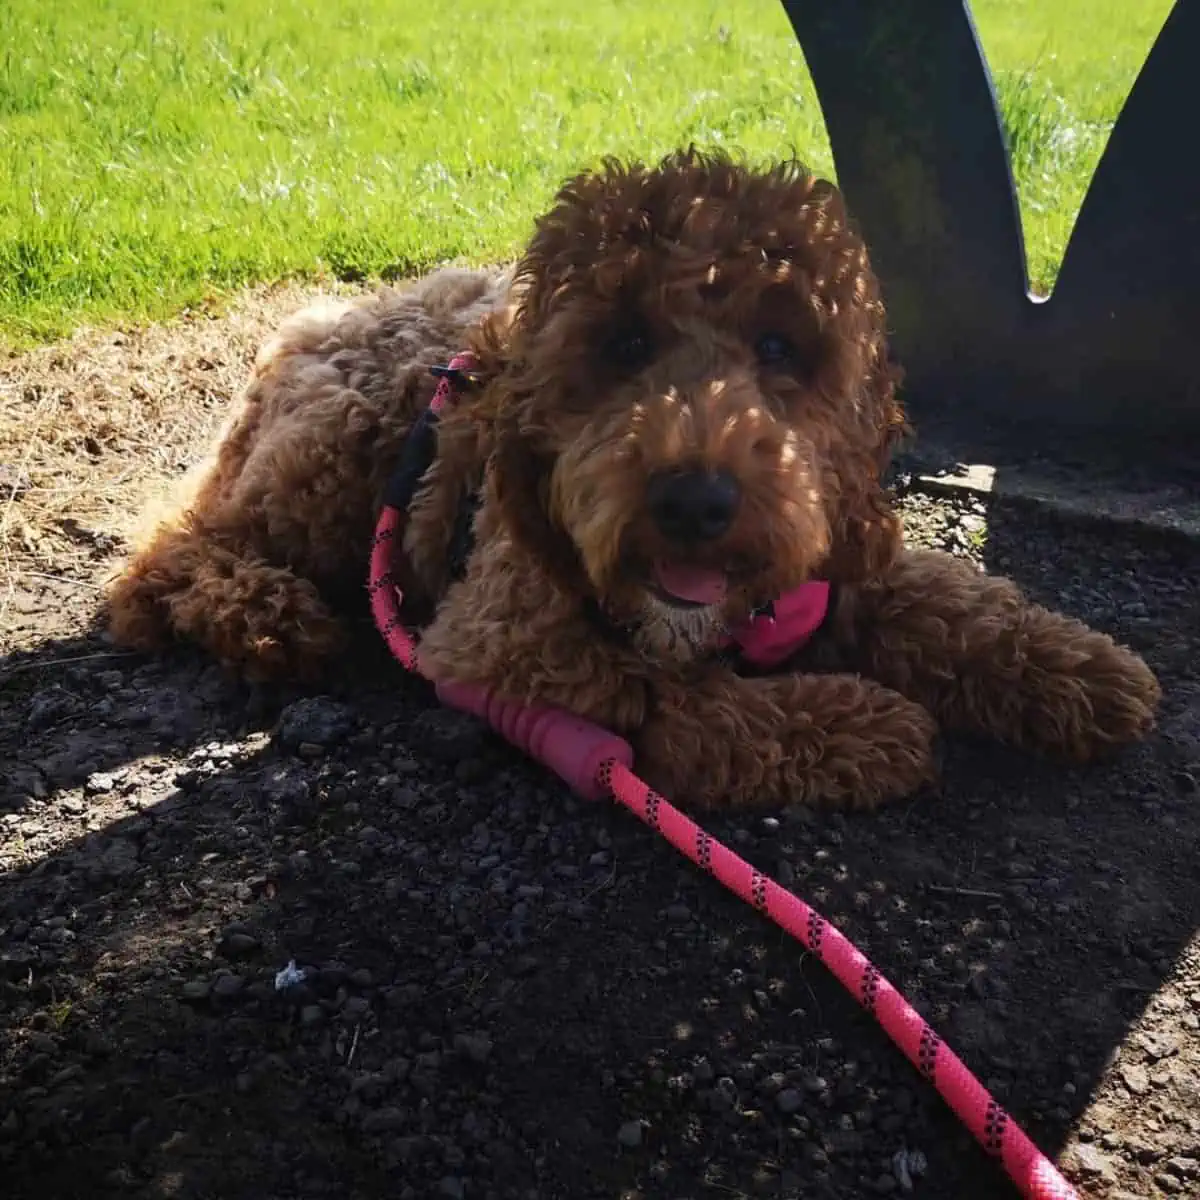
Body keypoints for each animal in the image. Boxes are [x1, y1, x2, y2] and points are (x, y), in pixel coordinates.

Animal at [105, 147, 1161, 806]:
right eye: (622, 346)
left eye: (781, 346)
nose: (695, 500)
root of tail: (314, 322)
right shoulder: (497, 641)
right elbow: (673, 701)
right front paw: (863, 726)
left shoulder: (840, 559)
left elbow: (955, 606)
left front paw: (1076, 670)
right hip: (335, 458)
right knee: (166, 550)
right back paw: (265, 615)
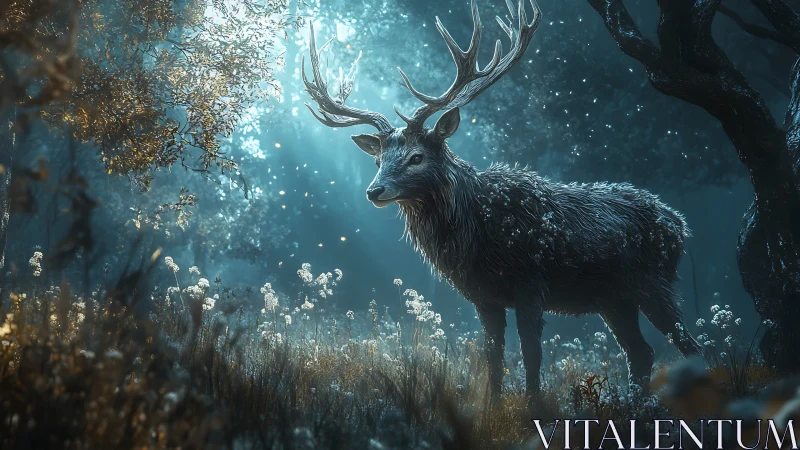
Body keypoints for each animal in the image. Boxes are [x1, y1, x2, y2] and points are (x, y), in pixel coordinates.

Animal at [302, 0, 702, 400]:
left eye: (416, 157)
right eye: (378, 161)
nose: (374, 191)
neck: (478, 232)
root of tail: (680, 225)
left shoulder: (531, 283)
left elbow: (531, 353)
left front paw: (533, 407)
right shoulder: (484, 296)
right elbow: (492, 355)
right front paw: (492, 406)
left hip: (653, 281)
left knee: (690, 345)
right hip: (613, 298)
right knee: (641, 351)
^^^^
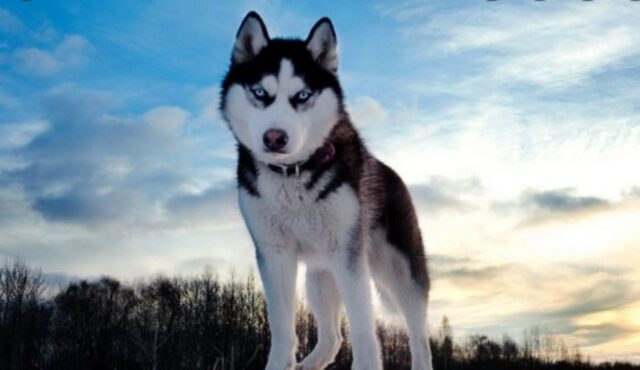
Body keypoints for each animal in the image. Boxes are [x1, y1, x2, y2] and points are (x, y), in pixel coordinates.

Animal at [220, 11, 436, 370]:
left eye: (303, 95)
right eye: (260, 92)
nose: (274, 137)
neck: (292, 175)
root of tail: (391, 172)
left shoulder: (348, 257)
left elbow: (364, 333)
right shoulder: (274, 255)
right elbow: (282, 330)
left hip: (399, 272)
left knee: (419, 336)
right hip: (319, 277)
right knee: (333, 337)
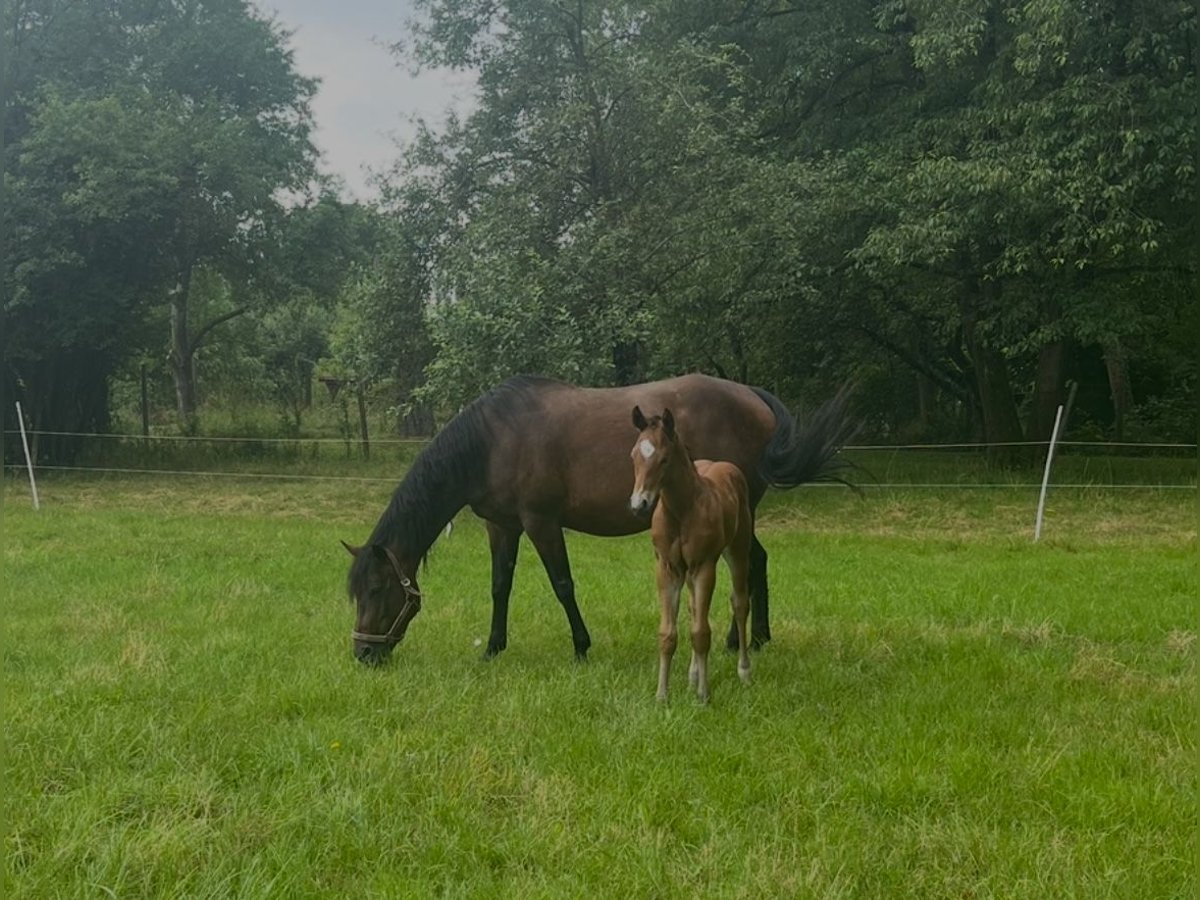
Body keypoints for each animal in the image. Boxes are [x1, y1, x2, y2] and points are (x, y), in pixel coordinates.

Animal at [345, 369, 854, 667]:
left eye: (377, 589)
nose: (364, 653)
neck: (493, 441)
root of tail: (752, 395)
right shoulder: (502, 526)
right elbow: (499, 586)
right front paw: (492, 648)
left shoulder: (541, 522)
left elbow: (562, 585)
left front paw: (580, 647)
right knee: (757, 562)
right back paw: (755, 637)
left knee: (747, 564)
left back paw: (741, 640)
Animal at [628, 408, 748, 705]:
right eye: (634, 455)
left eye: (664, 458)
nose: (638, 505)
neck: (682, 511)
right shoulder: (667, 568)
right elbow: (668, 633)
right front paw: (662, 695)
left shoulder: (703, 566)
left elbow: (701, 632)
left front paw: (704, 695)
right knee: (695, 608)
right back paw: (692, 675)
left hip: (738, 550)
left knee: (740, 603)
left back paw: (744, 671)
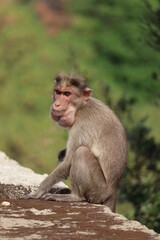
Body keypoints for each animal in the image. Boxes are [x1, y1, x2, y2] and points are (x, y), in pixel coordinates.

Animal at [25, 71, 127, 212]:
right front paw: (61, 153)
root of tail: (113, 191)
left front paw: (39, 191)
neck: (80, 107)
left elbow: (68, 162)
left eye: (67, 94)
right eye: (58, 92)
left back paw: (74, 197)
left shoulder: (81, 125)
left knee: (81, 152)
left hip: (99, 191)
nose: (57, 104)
^^^^
▸ Assigned task: Locate and copy each line in the data above that includes the word "back".

▸ Answer to this task:
right back paw: (265, 615)
right back paw: (755, 637)
left back paw: (741, 640)
right back paw: (692, 675)
left back paw: (744, 671)
left back paw: (74, 197)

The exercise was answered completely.